The first technical foundations for 5G were laid last week, when an industry-wide group known as 3GPP approved standards that govern the way devices will connect to the new networks. 5G is designed to bring more capacity to mobile networks and support new applications such as the “internet of things”, which rely on machine-to-machine communications and an explosion in the number of sensors collecting data.
Qualcomm has been scrambling to convince Wall Street that the longer-term potential of this next generation of networks is not reflected in its share price.
The first phase of 5G was put on an accelerated timetable earlier this year, reflecting the pressure on mobile carriers to make up for a shortage of capacity. The technology exploits higher frequency parts of the radio spectrum that are not currently used for wireless communications. The shorter wavelengths in these higher bands do not travel far or easily penetrate physical barriers, adding to the technical complexity and playing to Qualcomm’s strengths.
The standard should see it win back a strong market lead for the modems that connect smartphones to mobile networks, according to analysts. Qualcomm had a dominant position in the first phase of the current 4G wireless technology, though it has recently lost ground to rivals including Samsung and MediaTek.
“It’s looking with the move to 5G that they will remain the dominant modem supplier, particularly in the mid and high-end market,” said Romit Shah, an analyst at Nomura.
The 5G bounce should bring a revival of Wall Street confidence in Qualcomm, echoing the rebound in the company’s share price as 4G took hold, said Mike Walkley, an analyst at Canaccord Genuity. At the start of this decade investors had worried about the company’s “huge R&D spending”, but those fears dissipated as mobile operators started investing in 4G, he said.
The new technology standards should also boost Qualcomm’s licensing business, which relies on charging royalties on all devices that connect to 5G networks. The company will “own one of the strongest patent portfolios for 5G”, said Dimitris Mavrakis, research director at ABI Research. That should help particularly in the early stages of 5G, when the technology depends heavily on earlier generations of wireless communications where Qualcomm was a key inventor, he said. However, some analyst have warned that it was too early to judge the overall impact.
Much of the investment in 5G will be in areas where Qualcomm has a weaker technology position than it has in the air interface. These include the infrastructure needed to handle the huge volumes of data on the new networks, and technologies to manage the more difficult parts of the radio spectrum where 5G operates. “The real winners will be Broadcom and Intel,” said Mr Shah, limiting the benefit to Qualcomm.
Qualcomm also faces pressure over its licensing arrangements. It has said that it plans to maintain its existing pricing when it comes to royalties for 5G devices, charging up to 3.25 per cent of a handset’s price. However, Broadcom’s bid has put pressure on it to settle a protracted legal battle with Apple, something that analysts expect would lead to deep cuts in its revenues from the iPhone maker and could affect deals with other large manufacturers.
Timing may also be against Qualcomm. The first commercial 5G networks are expected to go into operation in the second half of 2019, with demand picking up towards the middle of the next decade
“It’s still a bit early,” said Mr Walkley. If Broadcom’s bid succeeds, it will have completed a takeover by the time Qualcomm’s business starts to register the lift from 5G, he said. “Broadcom’s timing couldn’t be better.”

§ Source information:
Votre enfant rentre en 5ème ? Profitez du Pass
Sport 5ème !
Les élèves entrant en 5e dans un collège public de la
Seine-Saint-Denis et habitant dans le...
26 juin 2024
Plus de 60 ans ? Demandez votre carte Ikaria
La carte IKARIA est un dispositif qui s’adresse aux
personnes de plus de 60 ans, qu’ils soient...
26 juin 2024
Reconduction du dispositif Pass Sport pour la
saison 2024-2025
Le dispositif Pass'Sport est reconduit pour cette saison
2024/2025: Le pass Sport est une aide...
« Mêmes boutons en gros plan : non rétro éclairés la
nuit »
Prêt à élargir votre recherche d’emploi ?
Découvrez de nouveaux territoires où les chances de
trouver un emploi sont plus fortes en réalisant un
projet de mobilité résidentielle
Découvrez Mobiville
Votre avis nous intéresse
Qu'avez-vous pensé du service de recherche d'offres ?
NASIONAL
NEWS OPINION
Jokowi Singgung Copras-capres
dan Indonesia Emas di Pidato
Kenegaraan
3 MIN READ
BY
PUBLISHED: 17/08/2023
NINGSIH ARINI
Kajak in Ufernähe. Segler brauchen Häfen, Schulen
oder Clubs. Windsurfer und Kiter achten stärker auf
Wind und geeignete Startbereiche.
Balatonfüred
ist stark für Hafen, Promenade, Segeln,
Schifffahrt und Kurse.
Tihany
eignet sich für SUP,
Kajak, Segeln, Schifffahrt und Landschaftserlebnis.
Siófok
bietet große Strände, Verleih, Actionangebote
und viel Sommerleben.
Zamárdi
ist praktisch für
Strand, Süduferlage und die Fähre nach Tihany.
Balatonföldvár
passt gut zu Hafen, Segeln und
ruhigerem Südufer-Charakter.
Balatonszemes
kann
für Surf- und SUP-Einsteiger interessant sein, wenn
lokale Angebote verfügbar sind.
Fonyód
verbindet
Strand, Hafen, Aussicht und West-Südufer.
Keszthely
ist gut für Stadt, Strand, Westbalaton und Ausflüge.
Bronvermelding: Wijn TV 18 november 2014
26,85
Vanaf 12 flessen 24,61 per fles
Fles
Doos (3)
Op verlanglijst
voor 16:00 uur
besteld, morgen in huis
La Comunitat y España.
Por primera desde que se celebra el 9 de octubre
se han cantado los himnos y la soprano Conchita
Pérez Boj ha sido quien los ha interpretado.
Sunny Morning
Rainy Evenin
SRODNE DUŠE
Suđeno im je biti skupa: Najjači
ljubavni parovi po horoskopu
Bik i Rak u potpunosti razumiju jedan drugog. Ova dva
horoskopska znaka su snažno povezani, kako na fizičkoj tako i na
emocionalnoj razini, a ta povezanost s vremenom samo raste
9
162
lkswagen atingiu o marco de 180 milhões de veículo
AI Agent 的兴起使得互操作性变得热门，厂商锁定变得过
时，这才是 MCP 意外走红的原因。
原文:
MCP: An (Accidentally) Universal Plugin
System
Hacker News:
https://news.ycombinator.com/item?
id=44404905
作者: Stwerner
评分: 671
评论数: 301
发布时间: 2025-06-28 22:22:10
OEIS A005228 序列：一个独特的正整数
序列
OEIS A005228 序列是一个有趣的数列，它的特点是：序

§ Using the information:
A - In the article on Qualcomm and 5G, what maximum royalty does Qualcomm plan to charge for 5G devices?
B - Rewrite the article on Qualcomm and 5G starting at the words "Much of the" and stopping after "benefit to Qualcomm.", swapping "Mr Shah" for "the Nomura analyst".
The rows have nothing to do with the article on Qualcomm and 5G.

§ Task answers:
A - Up to 3.25 percent of a handset's price.

B -
Much of the investment in 5G will be in areas where Qualcomm has a weaker technology position than it has in the air interface. These include the infrastructure needed to handle the huge volumes of data on the new networks, and technologies to manage the more difficult parts of the radio spectrum where 5G operates. “The real winners will be Broadcom and Intel,” said the Nomura analyst, limiting the benefit to Qualcomm.